Yaşamaktan ziyade nihai amaç çerçevesinde nefes almanın daha tatlı olacağı kanısındayım. Felsefe yapmak ölmeyi öğrenmektir diyor, K. Jaspers. Kısacası felsefedir hayat. Ölümdür amaç. Amaç bilindikten sonra yaşanılan sürecin sıkıntısı göz önüne alınmaz. Hani bir söz vardır ya: “Zafere giden yolda çekilen çile kutsaldır. ” Cenazemizde herkes ağlarken biz vicdanen mutlu ve huzurluysak ölüm hoş gelsin, sefa gelsin. Bunun için yaşamak bize çok güzel görünmelidir ki bu duyguyu tadabilelim. Yaşamın bize güzel görünebilmesi için de biz insanların hayatı daha dikkatli ve özverili yaşaması gerekir.

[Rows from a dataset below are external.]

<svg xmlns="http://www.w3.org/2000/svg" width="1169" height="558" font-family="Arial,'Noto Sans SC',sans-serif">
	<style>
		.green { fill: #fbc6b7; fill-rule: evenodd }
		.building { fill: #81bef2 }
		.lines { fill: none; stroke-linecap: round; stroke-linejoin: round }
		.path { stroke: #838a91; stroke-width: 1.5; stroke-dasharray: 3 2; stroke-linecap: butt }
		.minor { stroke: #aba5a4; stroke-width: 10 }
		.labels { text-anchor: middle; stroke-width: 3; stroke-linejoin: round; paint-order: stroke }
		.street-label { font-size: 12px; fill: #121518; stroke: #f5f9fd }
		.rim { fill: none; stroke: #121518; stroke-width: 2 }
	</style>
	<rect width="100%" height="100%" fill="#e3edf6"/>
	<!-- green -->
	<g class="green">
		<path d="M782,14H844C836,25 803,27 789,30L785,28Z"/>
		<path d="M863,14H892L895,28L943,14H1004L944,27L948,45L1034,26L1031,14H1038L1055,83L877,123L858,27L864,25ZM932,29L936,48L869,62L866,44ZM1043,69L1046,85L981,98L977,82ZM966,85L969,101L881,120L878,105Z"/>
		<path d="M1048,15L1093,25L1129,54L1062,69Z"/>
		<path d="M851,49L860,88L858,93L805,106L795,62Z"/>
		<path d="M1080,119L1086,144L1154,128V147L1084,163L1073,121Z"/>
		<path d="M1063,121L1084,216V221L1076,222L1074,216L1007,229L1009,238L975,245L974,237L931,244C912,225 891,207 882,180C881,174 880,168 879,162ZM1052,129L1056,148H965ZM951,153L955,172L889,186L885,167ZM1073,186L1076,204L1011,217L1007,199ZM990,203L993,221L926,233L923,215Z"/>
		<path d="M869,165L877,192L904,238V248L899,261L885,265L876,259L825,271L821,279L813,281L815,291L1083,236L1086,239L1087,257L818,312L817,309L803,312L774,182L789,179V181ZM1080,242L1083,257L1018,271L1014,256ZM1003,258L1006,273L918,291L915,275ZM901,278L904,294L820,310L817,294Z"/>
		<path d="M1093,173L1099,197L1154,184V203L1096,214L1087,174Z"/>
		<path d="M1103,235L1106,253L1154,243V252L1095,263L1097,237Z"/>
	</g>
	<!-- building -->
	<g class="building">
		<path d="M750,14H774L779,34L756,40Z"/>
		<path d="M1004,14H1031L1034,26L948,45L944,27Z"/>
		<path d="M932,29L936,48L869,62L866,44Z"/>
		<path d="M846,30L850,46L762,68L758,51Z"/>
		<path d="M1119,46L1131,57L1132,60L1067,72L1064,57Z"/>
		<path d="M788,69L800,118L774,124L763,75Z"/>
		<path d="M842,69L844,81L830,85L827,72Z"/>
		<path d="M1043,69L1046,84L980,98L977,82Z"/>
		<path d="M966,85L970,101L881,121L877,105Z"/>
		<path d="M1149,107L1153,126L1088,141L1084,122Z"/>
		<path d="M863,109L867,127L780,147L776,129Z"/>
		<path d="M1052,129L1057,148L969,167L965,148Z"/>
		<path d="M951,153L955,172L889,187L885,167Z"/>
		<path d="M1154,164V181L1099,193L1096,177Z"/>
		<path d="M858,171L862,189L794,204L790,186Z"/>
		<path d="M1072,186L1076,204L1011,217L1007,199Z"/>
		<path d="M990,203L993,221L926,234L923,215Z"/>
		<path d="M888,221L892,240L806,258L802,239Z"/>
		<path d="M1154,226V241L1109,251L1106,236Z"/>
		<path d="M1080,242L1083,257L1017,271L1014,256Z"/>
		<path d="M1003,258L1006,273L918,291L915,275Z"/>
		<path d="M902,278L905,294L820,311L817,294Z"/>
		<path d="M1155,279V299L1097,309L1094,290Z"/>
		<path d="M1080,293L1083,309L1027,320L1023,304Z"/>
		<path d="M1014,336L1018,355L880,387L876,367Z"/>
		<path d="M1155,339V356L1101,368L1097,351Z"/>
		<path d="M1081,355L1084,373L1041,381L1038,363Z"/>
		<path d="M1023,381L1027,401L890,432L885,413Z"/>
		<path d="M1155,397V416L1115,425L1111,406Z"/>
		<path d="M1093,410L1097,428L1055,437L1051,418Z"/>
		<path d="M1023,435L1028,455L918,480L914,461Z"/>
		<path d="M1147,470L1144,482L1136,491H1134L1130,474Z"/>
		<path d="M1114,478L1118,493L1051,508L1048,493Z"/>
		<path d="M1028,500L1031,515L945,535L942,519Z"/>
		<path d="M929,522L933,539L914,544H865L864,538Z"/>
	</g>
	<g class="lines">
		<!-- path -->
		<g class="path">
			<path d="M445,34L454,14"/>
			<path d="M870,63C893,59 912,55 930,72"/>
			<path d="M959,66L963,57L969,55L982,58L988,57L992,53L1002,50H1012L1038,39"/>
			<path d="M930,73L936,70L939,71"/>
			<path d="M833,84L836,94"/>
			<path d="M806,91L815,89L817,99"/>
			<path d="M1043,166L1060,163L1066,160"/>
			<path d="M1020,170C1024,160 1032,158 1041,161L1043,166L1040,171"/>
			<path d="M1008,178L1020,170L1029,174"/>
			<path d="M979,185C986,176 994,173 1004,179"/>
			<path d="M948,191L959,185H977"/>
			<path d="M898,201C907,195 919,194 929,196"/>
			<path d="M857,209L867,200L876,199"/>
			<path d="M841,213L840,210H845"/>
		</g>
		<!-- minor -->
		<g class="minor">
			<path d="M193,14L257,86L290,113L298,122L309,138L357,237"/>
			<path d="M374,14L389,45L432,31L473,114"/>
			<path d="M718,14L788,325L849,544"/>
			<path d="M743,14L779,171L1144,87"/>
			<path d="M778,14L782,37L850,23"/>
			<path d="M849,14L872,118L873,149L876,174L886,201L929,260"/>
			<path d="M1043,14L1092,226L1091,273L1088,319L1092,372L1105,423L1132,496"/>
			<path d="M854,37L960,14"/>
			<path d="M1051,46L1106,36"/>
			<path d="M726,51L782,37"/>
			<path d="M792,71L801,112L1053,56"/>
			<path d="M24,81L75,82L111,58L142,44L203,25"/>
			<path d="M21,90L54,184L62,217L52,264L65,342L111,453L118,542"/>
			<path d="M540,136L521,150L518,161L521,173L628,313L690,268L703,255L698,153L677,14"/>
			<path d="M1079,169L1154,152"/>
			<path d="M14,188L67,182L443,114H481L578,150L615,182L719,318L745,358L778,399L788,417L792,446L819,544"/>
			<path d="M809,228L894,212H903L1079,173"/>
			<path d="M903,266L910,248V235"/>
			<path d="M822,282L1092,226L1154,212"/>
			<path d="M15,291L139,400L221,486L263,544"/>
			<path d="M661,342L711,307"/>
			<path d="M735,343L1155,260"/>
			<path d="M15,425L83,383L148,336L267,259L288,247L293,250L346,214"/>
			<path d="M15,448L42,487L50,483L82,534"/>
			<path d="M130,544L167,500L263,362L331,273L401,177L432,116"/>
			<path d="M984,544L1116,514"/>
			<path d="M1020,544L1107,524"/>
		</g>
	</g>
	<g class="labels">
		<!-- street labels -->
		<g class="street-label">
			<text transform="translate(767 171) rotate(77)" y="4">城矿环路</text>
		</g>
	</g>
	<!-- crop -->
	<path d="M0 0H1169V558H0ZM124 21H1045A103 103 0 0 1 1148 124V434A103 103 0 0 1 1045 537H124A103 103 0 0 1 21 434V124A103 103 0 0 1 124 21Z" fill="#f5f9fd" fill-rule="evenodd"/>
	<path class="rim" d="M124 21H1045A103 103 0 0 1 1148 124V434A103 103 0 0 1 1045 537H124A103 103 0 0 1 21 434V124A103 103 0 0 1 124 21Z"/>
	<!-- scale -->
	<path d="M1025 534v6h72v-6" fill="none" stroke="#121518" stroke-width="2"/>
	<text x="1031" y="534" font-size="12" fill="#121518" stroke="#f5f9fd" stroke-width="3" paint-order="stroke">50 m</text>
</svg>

Nihai hedefe ulaşmak için yaşamanın tadına varmak gerektiği düşüncesinde olursa insanoğlu amaçsız bir takım eylemlerin yerini hedef doğrultusunda mantıklı sebeplere dayalı davranışlar alır.
Sonuç olarak sonsuz bir hayatın öncesinde yaşamış olduğumuz yalan ama bazıları için bağımlılık yaratan her şeyden öte tek gerçeğin ölüm olduğu bu hayatta yaşanılan süreç ciddi anlamda büyük bir şanstır biz insanlar için. Gerçek hayatın demosunu niteliğinde olmasına karşın hala kestiremediğimiz güzelliklerin varlığından şüphe etmekle ne kadar büyük bir yanlışa düşüyoruz haberimiz yok.
Güzelliklerin yanı sıra nefes alınarak geçirilen süreç olan ve adına yaşam dediğimiz bu dünya hayatı içerisinde yapmış olduğumuz eylemler sonucunda gerçek dünyanın kötülükleriyle de karşılaşabiliriz.
Kısacası zaman kavramının sadece bu dünya için geçerli olduğu bu sürecin kaçınılmaz gerçeği olan ölümü akıllardan çıkarmak insanlık açısından son derece vahim bir durumdur.